• _Problem_: From the entries that follow, copy each line in which "ikke" appears.

(Saved entries)
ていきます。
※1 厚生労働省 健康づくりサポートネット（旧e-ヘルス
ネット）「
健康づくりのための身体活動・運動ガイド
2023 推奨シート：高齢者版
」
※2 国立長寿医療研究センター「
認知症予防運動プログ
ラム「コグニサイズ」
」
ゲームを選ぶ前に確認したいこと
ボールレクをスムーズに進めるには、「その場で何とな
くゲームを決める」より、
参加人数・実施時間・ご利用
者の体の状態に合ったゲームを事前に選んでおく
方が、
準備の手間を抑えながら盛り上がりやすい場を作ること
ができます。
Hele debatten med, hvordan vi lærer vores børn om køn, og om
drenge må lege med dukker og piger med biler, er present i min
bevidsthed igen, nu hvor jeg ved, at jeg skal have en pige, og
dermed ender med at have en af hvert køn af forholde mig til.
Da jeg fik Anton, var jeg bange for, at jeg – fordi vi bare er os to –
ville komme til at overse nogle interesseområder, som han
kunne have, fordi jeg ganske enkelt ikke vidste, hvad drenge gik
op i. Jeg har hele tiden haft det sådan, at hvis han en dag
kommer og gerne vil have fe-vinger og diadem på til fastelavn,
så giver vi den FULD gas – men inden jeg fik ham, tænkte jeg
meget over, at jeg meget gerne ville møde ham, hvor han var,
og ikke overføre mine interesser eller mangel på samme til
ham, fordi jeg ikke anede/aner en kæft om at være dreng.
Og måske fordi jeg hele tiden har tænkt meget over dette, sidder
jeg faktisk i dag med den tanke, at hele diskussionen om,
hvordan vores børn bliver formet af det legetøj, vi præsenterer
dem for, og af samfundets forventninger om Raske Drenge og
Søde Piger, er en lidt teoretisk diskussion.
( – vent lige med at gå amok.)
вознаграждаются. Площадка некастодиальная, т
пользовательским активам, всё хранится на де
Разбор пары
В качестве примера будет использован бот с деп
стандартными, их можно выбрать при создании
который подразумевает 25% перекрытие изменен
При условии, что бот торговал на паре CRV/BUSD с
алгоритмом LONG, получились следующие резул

• _Answer box_:
kunne have, fordi jeg ganske enkelt ikke vidste, hvad drenge gik
og ikke overføre mine interesser eller mangel på samme til
ham, fordi jeg ikke anede/aner en kæft om at være dreng.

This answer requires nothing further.